__Task requirements__: Exactly the lines from the opening of the data through the line containing "924 | 14% |" should be reproduced, please, with nothing added.

__Input data__:
--- START ---
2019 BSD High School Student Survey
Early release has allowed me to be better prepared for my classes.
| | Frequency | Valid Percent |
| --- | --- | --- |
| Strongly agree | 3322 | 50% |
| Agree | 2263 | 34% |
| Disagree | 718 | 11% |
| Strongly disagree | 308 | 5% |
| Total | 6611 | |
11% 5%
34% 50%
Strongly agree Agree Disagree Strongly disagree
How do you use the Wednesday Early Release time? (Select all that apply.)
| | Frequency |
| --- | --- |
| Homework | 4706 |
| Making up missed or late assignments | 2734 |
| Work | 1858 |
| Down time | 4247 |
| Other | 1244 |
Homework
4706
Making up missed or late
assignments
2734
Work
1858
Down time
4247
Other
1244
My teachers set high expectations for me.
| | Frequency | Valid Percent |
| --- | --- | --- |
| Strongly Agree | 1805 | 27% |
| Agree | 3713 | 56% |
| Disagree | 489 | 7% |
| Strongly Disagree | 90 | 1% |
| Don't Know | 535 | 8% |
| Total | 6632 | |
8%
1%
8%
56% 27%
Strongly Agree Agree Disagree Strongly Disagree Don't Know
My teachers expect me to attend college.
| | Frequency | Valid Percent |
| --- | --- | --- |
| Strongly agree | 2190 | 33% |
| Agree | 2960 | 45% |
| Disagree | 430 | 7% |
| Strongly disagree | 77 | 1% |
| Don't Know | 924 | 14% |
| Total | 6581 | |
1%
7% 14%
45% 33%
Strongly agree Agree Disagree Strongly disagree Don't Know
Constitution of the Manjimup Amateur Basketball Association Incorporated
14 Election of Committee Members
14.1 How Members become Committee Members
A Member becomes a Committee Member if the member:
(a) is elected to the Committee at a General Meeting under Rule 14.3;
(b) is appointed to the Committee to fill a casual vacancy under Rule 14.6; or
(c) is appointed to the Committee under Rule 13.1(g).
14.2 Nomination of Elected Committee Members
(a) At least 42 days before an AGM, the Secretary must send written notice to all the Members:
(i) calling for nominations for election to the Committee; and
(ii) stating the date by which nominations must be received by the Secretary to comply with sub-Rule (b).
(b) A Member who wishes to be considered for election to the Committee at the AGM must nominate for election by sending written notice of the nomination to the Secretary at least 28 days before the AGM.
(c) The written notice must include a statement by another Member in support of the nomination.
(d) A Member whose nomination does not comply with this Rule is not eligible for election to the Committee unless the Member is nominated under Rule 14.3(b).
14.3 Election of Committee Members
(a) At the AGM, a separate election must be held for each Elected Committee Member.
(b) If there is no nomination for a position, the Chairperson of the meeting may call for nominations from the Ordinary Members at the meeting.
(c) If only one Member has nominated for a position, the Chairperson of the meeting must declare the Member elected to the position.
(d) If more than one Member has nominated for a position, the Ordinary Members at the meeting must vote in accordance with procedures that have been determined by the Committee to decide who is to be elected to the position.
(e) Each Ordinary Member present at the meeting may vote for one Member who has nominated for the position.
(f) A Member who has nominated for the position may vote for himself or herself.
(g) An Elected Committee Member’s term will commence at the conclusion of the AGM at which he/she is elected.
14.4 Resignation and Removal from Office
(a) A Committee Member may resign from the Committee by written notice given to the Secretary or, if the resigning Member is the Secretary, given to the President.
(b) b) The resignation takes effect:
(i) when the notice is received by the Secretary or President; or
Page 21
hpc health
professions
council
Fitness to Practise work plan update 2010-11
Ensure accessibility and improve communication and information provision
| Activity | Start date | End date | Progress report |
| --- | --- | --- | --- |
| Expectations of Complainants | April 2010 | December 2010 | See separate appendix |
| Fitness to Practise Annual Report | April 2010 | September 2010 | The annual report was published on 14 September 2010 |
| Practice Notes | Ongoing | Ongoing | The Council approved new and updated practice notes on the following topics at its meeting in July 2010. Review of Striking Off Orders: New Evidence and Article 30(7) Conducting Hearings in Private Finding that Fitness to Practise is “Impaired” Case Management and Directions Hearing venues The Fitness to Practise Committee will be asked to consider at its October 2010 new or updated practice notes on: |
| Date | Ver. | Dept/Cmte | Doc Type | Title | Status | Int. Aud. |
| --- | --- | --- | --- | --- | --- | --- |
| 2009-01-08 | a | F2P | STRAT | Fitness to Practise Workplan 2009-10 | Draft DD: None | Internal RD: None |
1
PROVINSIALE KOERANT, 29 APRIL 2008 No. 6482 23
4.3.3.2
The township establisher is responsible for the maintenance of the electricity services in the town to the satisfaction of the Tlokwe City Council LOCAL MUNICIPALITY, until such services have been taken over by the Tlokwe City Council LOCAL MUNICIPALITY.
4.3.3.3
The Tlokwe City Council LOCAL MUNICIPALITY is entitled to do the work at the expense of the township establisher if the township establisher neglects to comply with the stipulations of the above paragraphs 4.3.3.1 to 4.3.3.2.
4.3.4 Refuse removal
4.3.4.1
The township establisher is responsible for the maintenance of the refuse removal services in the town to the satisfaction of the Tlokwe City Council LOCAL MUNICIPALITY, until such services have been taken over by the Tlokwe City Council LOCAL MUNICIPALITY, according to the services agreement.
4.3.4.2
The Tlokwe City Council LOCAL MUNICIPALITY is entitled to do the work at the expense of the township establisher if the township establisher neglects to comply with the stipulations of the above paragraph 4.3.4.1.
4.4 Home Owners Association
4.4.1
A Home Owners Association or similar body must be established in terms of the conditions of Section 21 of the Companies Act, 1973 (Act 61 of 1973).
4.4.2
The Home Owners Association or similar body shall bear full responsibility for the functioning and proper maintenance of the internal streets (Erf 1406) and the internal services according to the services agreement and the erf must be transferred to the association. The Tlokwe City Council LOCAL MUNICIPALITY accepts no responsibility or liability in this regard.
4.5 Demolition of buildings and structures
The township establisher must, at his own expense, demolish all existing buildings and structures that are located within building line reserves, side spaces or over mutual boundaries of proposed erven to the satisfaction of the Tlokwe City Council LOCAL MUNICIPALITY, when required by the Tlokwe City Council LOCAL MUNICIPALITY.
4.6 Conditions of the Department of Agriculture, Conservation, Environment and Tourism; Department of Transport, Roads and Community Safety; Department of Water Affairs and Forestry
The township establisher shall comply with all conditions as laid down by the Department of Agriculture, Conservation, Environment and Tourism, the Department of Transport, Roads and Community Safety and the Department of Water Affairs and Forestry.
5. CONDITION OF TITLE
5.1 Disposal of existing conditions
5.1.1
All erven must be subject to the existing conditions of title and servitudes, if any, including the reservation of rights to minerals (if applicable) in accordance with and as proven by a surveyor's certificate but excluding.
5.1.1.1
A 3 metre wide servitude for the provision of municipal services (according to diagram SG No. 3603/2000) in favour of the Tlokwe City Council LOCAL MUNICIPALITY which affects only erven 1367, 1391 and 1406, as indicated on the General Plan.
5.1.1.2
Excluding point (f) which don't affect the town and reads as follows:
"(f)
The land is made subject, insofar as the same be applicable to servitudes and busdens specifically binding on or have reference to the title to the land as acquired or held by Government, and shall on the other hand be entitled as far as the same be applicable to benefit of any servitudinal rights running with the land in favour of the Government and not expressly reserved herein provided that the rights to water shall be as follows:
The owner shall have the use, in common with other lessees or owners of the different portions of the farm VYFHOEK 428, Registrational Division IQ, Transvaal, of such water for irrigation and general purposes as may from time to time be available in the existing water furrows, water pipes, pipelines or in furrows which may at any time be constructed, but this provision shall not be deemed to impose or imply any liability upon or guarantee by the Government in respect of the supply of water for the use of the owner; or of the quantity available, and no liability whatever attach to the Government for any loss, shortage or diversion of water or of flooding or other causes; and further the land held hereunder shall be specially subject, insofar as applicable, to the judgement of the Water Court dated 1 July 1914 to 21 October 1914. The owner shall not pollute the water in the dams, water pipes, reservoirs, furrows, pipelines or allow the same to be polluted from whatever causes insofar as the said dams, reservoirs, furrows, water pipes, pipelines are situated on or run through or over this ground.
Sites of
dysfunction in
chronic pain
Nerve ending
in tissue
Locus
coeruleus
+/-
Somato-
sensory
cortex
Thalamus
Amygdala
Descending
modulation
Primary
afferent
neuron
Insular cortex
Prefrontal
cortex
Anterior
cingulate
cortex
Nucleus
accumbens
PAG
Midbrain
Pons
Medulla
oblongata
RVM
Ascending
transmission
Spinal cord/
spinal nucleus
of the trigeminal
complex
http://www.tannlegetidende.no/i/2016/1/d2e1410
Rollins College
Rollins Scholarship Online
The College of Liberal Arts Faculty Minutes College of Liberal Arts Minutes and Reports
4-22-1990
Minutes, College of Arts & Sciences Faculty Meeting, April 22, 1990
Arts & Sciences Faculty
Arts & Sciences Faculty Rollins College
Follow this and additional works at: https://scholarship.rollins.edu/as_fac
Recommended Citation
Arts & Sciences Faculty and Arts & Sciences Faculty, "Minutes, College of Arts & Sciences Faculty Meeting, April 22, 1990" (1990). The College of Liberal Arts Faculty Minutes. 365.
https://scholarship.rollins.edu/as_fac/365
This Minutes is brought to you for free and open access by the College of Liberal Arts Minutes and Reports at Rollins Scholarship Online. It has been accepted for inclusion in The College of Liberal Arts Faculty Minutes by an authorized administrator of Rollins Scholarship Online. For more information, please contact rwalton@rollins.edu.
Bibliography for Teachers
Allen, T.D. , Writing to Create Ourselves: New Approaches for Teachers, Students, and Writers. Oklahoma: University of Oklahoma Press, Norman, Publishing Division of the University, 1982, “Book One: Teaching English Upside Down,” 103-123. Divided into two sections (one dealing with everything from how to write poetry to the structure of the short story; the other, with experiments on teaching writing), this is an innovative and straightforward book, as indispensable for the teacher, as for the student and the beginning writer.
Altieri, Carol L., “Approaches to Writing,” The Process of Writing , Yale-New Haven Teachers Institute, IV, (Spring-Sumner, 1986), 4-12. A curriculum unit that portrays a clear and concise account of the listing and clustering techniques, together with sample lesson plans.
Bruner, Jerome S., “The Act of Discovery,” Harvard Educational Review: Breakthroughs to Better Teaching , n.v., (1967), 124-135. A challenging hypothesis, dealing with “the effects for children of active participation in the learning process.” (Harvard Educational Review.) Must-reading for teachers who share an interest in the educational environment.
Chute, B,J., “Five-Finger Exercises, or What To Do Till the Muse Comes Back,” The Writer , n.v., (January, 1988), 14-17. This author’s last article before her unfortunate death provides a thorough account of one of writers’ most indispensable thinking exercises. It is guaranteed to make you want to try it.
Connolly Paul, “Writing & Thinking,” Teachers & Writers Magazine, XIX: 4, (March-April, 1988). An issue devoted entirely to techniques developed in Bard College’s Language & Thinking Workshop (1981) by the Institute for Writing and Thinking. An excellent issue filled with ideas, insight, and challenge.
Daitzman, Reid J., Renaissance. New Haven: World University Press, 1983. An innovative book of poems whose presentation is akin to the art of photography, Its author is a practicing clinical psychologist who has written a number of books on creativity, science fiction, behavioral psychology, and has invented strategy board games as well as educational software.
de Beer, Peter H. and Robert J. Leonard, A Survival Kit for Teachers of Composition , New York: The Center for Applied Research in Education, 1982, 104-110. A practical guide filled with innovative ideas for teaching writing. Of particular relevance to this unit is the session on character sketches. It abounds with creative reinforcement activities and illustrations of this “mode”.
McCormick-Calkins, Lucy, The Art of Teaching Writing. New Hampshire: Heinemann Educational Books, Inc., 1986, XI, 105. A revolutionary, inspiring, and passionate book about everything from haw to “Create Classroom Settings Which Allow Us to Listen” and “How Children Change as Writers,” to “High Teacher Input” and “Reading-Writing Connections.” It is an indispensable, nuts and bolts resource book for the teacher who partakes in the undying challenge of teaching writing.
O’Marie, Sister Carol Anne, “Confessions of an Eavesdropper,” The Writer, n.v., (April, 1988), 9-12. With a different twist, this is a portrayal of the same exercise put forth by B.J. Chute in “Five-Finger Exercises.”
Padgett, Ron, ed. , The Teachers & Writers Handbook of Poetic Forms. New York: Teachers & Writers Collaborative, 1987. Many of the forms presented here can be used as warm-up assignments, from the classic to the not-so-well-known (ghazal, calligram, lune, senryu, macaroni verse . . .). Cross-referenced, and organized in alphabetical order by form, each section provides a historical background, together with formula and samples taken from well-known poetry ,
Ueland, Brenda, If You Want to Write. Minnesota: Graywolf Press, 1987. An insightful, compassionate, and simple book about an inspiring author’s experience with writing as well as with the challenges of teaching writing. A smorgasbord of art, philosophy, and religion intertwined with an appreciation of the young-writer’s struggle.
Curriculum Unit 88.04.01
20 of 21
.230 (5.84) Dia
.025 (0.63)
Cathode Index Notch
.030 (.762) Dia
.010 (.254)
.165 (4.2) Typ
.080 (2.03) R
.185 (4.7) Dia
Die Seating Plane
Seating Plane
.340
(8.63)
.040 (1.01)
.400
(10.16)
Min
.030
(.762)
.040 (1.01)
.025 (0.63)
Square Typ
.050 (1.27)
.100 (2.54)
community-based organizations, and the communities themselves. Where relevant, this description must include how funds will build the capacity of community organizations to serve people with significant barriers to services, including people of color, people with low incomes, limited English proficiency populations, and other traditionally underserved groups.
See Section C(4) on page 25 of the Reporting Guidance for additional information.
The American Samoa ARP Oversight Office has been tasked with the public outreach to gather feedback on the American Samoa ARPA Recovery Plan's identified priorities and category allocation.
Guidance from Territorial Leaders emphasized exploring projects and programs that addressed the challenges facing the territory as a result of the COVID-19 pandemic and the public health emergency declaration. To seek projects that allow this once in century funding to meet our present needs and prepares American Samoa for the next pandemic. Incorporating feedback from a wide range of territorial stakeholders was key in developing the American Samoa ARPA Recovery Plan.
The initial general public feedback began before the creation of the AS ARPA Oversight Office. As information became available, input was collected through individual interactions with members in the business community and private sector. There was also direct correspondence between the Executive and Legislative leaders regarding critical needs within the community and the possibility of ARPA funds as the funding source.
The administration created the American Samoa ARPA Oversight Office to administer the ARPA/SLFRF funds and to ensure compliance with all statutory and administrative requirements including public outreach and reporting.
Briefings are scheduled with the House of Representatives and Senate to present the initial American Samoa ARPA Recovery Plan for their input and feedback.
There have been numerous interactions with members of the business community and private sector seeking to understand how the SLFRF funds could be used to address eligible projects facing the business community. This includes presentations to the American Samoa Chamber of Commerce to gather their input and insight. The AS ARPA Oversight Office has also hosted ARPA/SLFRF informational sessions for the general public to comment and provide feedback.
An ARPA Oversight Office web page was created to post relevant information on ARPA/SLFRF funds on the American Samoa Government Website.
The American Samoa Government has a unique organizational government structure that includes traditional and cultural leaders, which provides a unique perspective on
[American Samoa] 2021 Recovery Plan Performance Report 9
--- END ---
__Exercise answer__:
2019 BSD High School Student Survey
Early release has allowed me to be better prepared for my classes.
| | Frequency | Valid Percent |
| --- | --- | --- |
| Strongly agree | 3322 | 50% |
| Agree | 2263 | 34% |
| Disagree | 718 | 11% |
| Strongly disagree | 308 | 5% |
| Total | 6611 | |
11% 5%
34% 50%
Strongly agree Agree Disagree Strongly disagree
How do you use the Wednesday Early Release time? (Select all that apply.)
| | Frequency |
| --- | --- |
| Homework | 4706 |
| Making up missed or late assignments | 2734 |
| Work | 1858 |
| Down time | 4247 |
| Other | 1244 |
Homework
4706
Making up missed or late
assignments
2734
Work
1858
Down time
4247
Other
1244
My teachers set high expectations for me.
| | Frequency | Valid Percent |
| --- | --- | --- |
| Strongly Agree | 1805 | 27% |
| Agree | 3713 | 56% |
| Disagree | 489 | 7% |
| Strongly Disagree | 90 | 1% |
| Don't Know | 535 | 8% |
| Total | 6632 | |
8%
1%
8%
56% 27%
Strongly Agree Agree Disagree Strongly Disagree Don't Know
My teachers expect me to attend college.
| | Frequency | Valid Percent |
| --- | --- | --- |
| Strongly agree | 2190 | 33% |
| Agree | 2960 | 45% |
| Disagree | 430 | 7% |
| Strongly disagree | 77 | 1% |
| Don't Know | 924 | 14% |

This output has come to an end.